Aspen Insurance Holdings has admitted a preliminary estimate of approximately $135 million in pre-tax losses, net of reinsurance and reinstatement premiums, for the fourth quarter of last year.
The company said that the losses were mostly from the California wildfires in October and December 2017. The estimated losses are predominantly attributed to Aspen’s reinsurance segment.
Aspen announced that it expects to record an underwriting loss of approximately $245 million in the fourth quarter of 2017. These results reflect the natural catastrophe losses described above as well as an increased frequency of mid-sized and attritional losses primarily in Aspen’s Insurance segment. These include property and fire-related losses in the UK and the US and, to a lesser extent, cyber losses and an increase in a previously reported surety loss. Aspen's reserves for losses and loss adjustment expenses remain strong and the expected fourth quarter 2017 underwriting loss includes a release of reserves from prior years.
“We are deeply disappointed with our financial performance in 2017,” said Chris O’Kane, chief executive officer. “We have taken a number of actions to improve our underwriting performance and expect to see the impact of these reflected in our 2018 underwriting year results and beyond.
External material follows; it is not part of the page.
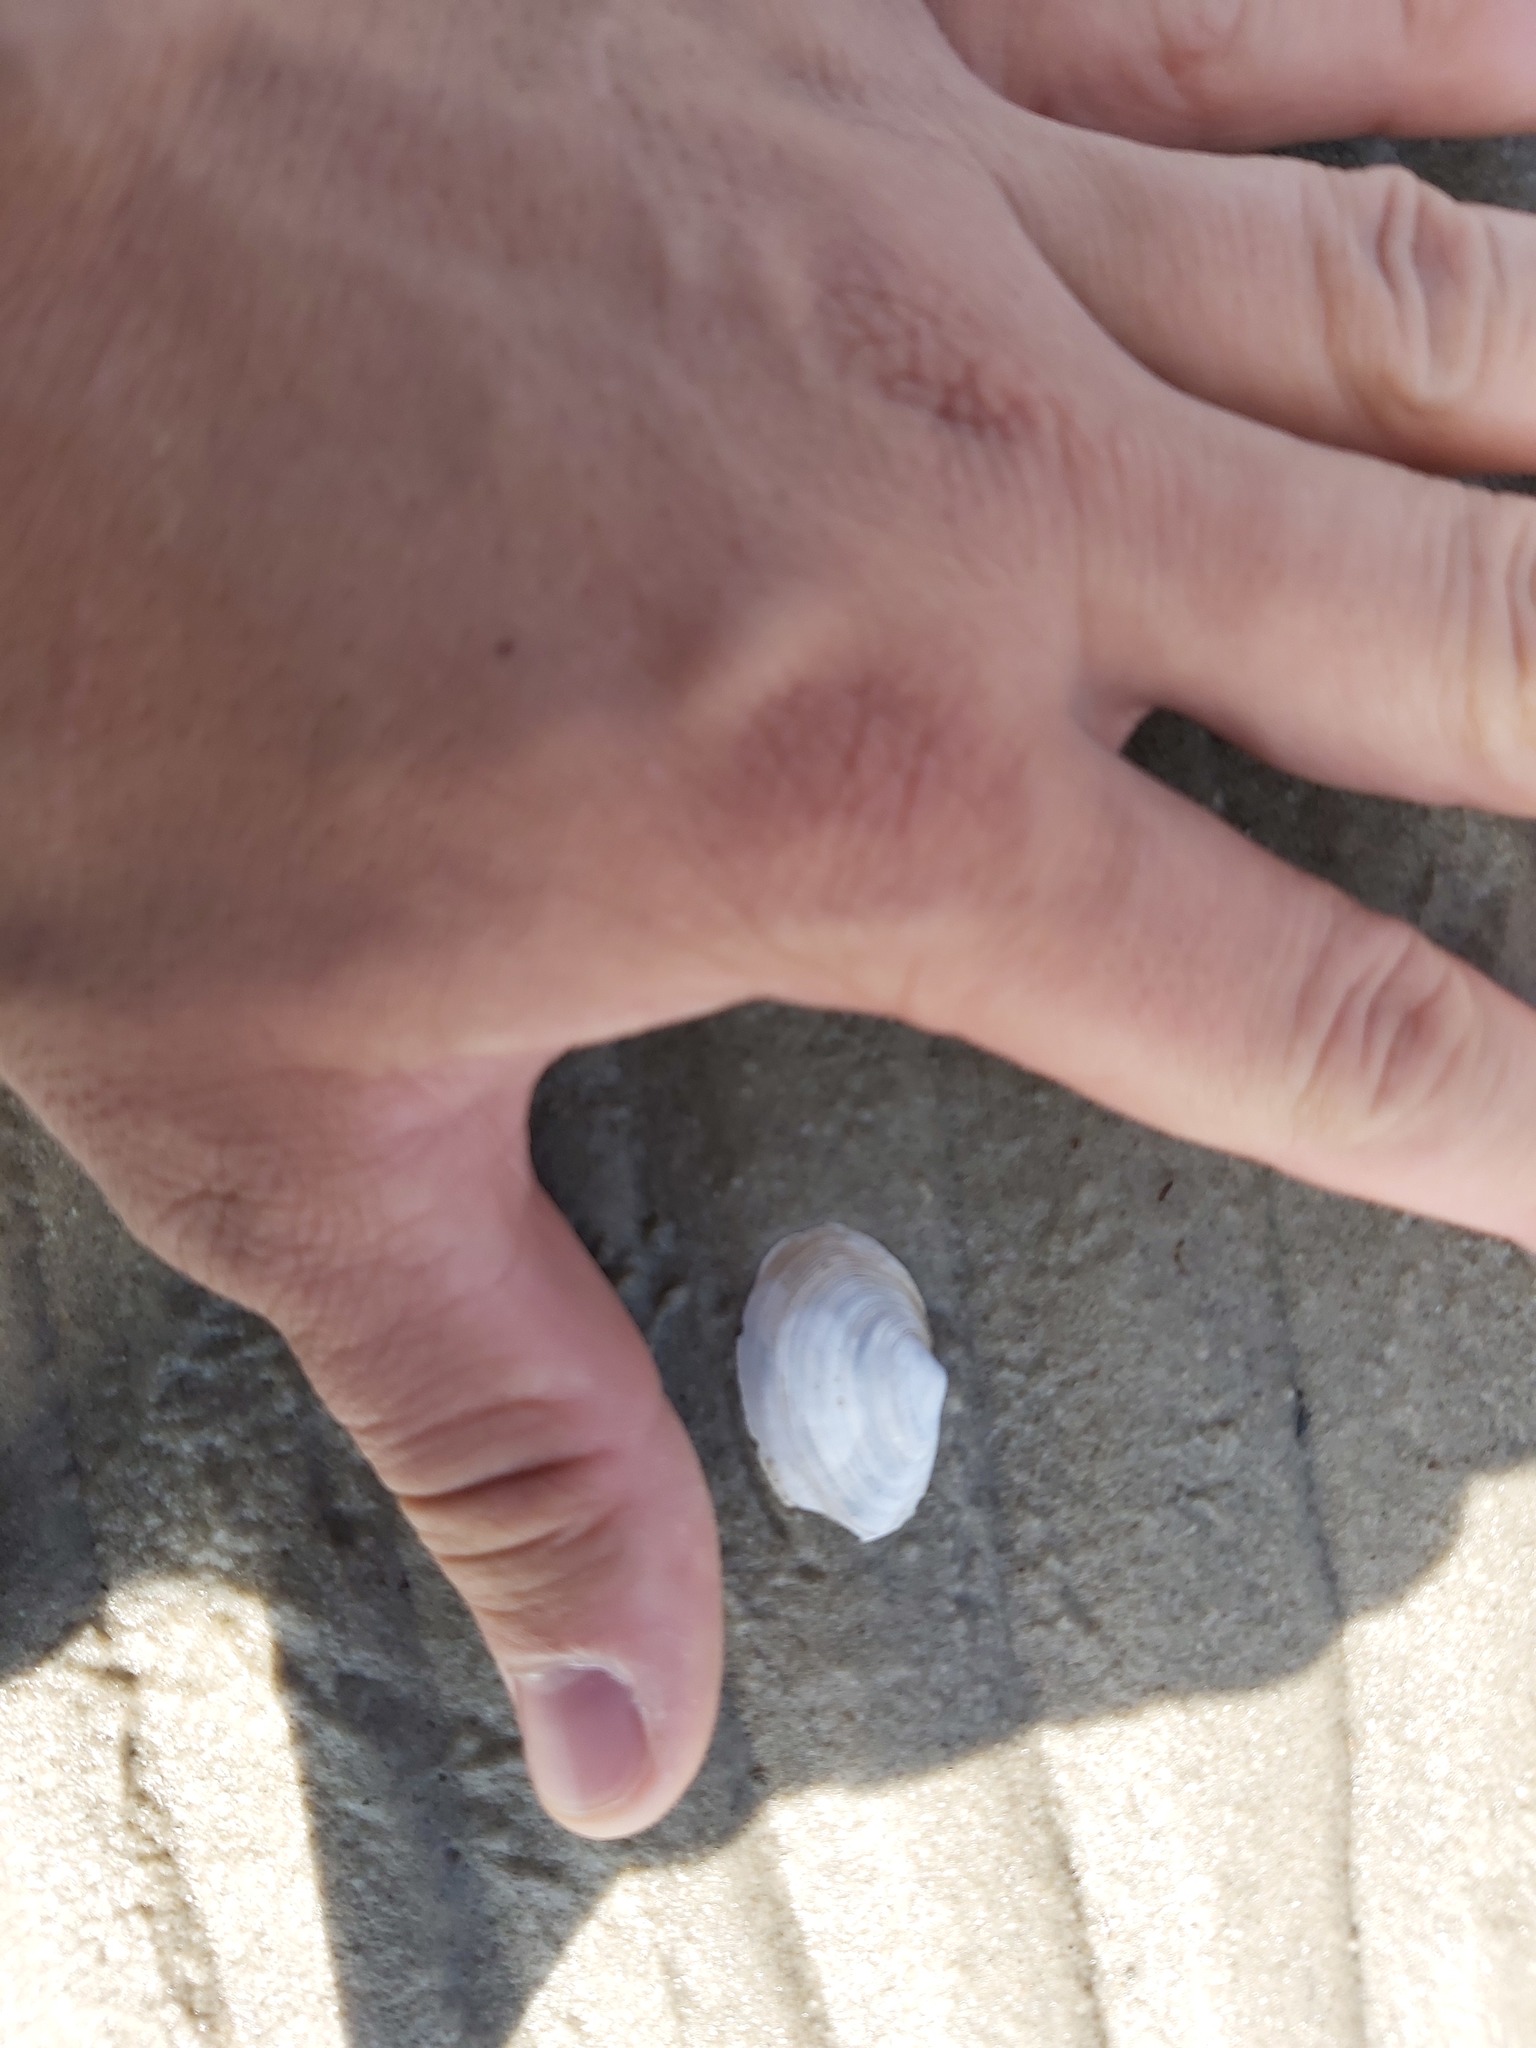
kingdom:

We believe our capital position is appropriate to support our ongoing business and underpins our financial strength ratings.”
Aspen will release its updated loss estimates and full operating results for the fourth quarter of 2017 in its fourth quarter 2017 financial results, which will be announced on February 7, 2018.
The company also stressed that the preliminary Q4 2017 loss estimates of losses involve the exercise of considerable judgment and are based, among other factors, on a review of the individual treaties and policies expected to be impacted, information available to date from clients and brokers, market intelligence, initial loss reports, modeled loss projections and exposure analysis.
Aspen added that due to the complexity of losses from natural catastrophes and the uncertainty associated with Aspen’s assumptions and the preliminary information used to prepare these estimates, its actual losses from these natural catastrophes may differ materially from the preliminary estimates.